The second phase could be call the pre-transplant phase, where we narrow down the donor selection, then schedule the donor’s workup and collection.  We are usually working up the patient at the same time to make sure that their organs and disease status are good enough to move forward to transplant.  This is when teamwork becomes really critical – there are many people involved in getting a patient screened, a donor cleared, and getting all of the pieces onto the calendar to have the transplant happen on the day we want.   Depending on circumstances, this part can take 3-6 weeks.  Some of the things that can go “wrong” during this phase are having problems identified in the patient or donor screening that are unexpected, patients who become ill, or insurance approval problems.  

The third phase would be the transplant itself.  By this time, the coordinator’s job is nearly done, but the patient’s journey is really just beginning.  The patient is usually admitted for conditioning chemotherapy and the stem cells are infused after a few days of chemo.  In some institutions, the transplant coordinator follows the patient even after discharge, but many places also have a separate team that follows patients in the hospital, and then after they are discharged.

•    Has progress in stem cell transplantation changed the job of the transplant

It absolutely has. The biggest changes are with the increased successes in transplanting older patients, the ability to predict donor searches, and increased safety using half-matched (haploidentical) transplants. This means there are more eligible patients and more transplants occurring all the time. Although the age for transplant candidates has gone up, still a lower donor age makes a big difference—the younger the better.

With more accurate HLA typing and improved bioinformatic systems, you can really tell almost right way if you are going to find an unrelated donor. In my 15 years doing this, this is biggest change. The search can go very quickly. When I started, I could spend months searching for donors before a decision was made about what to do. Now, once I have the HLA typing, I can tell almost right way if there’s a complete match or if we’re going to have to look at other options like haploidentical relatives, mismatched unrelated donors, or umbilical cord blood. Having this information up front will help patients since the wait to get to the actual transplant is much shorter. This is especially good for MDS patients who might progress to AML as more time goes by.

•    Tell us about your own role as a donor – did this inform your professional life?

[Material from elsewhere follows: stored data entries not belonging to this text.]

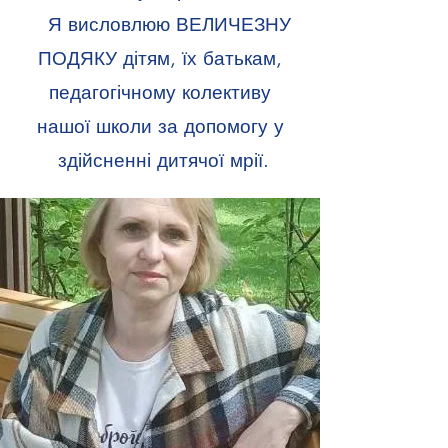
Я висловлюю ВЕЛИЧЕЗНУ
ПОДЯКУ дітям, їх батькам,
педагогічному колективу
нашої школи за допомогу у
здійсненні дитячої мрії.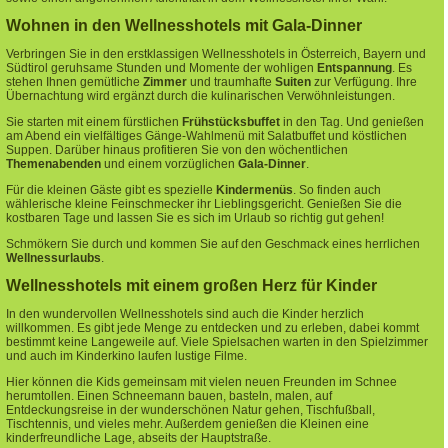
Wohnen in den Wellnesshotels mit Gala-Dinner
Verbringen Sie in den erstklassigen Wellnesshotels in Österreich, Bayern und
Südtirol geruhsame Stunden und Momente der wohligen
Entspannung
. Es
stehen Ihnen gemütliche
Zimmer
und traumhafte
Suiten
zur Verfügung. Ihre
Übernachtung wird ergänzt durch die kulinarischen Verwöhnleistungen.
Sie starten mit einem fürstlichen
Frühstücksbuffet
in den Tag. Und genießen
am Abend ein vielfältiges Gänge-Wahlmenü mit Salatbuffet und köstlichen
Suppen. Darüber hinaus profitieren Sie von den wöchentlichen
Themenabenden
und einem vorzüglichen
Gala-Dinner
.
Für die kleinen Gäste gibt es spezielle
Kindermenüs
. So finden auch
wählerische kleine Feinschmecker ihr Lieblingsgericht. Genießen Sie die
kostbaren Tage und lassen Sie es sich im Urlaub so richtig gut gehen!
Schmökern Sie durch und kommen Sie auf den Geschmack eines herrlichen
Wellnessurlaubs
.
Wellnesshotels mit einem großen Herz für Kinder
In den wundervollen Wellnesshotels sind auch die Kinder herzlich
willkommen. Es gibt jede Menge zu entdecken und zu erleben, dabei kommt
bestimmt keine Langeweile auf. Viele Spielsachen warten in den Spielzimmer
und auch im Kinderkino laufen lustige Filme.
Hier können die Kids
gemeinsam mit vielen neuen Freunden im Schnee
herumtollen. Einen Schneemann bauen, basteln, malen, auf
Entdeckungsreise in der wunderschönen Natur gehen, Tischfußball,
Tischtennis, und vieles mehr. Außerdem genießen die Kleinen eine
kinderfreundliche Lage, abseits der Hauptstraße.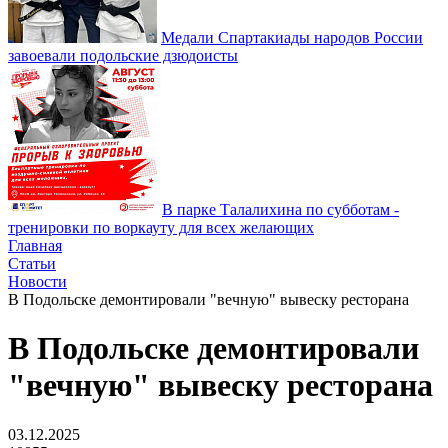
Медали Спартакиады народов России
завоевали подольские дзюдоисты
В парке Талалихина по субботам -
тренировки по воркауту для всех желающих
Главная
Статьи
Новости
В Подольске демонтировали "вечную" вывеску ресторана
В Подольске демонтировали
"вечную" вывеску ресторана
03.12.2025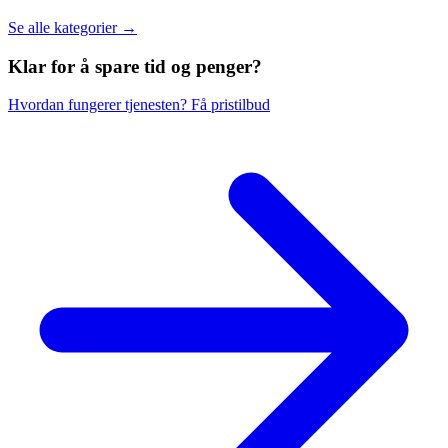
Se alle kategorier →
Klar for å spare
tid og penger?
Hvordan fungerer tjenesten?
Få pristilbud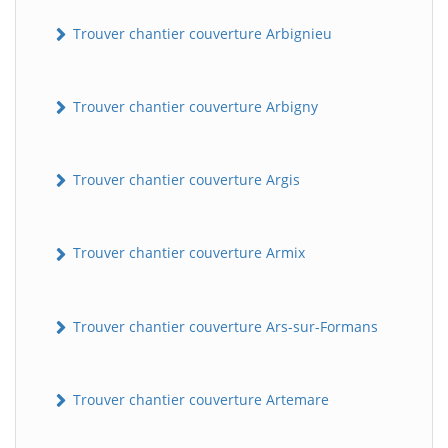
Trouver chantier couverture Arbignieu
Trouver chantier couverture Arbigny
Trouver chantier couverture Argis
Trouver chantier couverture Armix
Trouver chantier couverture Ars-sur-Formans
Trouver chantier couverture Artemare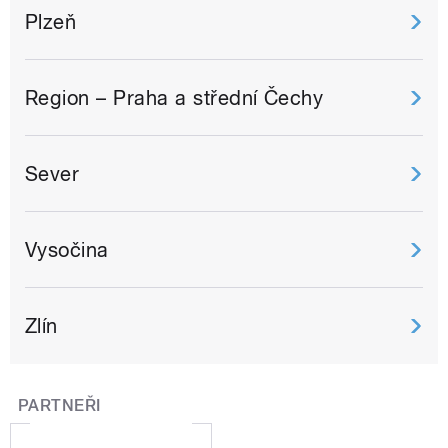
Plzeň
Region – Praha a střední Čechy
Sever
Vysočina
Zlín
PARTNEŘI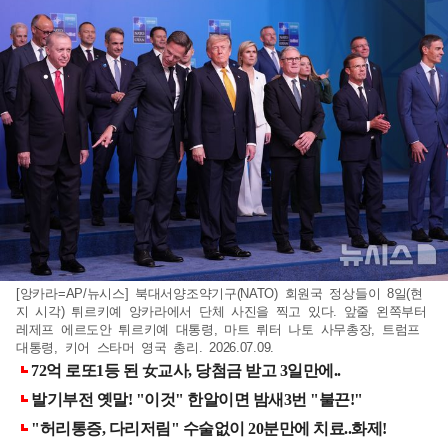
[앙카라=AP/뉴시스] 북대서양조약기구(NATO) 회원국 정상들이 8일(현
지 시각) 튀르키예 앙카라에서 단체 사진을 찍고 있다. 앞줄 왼쪽부터
레제프 에르도안 튀르키예 대통령, 마트 뤼터 나토 사무총장, 트럼프
대통령, 키어 스타머 영국 총리. 2026.07.09.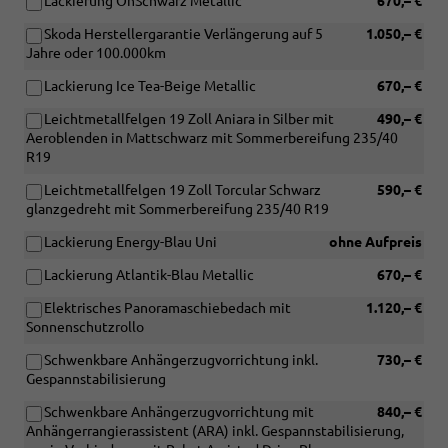
Lackierung OnSchwarz Metallic
670,– €
Skoda Herstellergarantie Verlängerung auf 5
1.050,– €
Jahre oder 100.000km
Lackierung Ice Tea-Beige Metallic
670,– €
Leichtmetallfelgen 19 Zoll Aniara in Silber mit
490,– €
Aeroblenden in Mattschwarz mit Sommerbereifung 235/40
R19
Leichtmetallfelgen 19 Zoll Torcular Schwarz
590,– €
glanzgedreht mit Sommerbereifung 235/40 R19
Lackierung Energy-Blau Uni
ohne Aufpreis
Lackierung Atlantik-Blau Metallic
670,– €
Elektrisches Panoramaschiebedach mit
1.120,– €
Sonnenschutzrollo
Schwenkbare Anhängerzugvorrichtung inkl.
730,– €
Gespannstabilisierung
Schwenkbare Anhängerzugvorrichtung mit
840,– €
Anhängerrangierassistent (ARA) inkl. Gespannstabilisierung,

I have donated twice – once was stem cells for a patient with leukemia, and I donated my baby’s umbilical cord blood to a public cord blood bank.  When you do what I do – eat, sleep and breathe transplant, being a donor is incredibly meaningful for professional and personal reasons. But the fact is under one percent of donors in the registry are actually called to donate.  Whether you work in transplant or not, becoming a donor is easy and if you get called, it will be the coolest thing you’ve ever done.  I always feel better about the world when I think about the 30 million people out there who have joined the registry to donate their stem cells if ever called.  
I really like what I do –you get to see all the parts of a truly complex process, but you really are part of a large team of people who have the same goal.



Jennifer Wilder, RN

Position / Title: 
Donor Search Coordinator
National Institutes of Health

Jennifer Wilder has worked in the stem cell transplant field since she became a nurse in 1999. She currently performs unrelated donor searches for patients undergoing transplants on clinical trials at the NIH.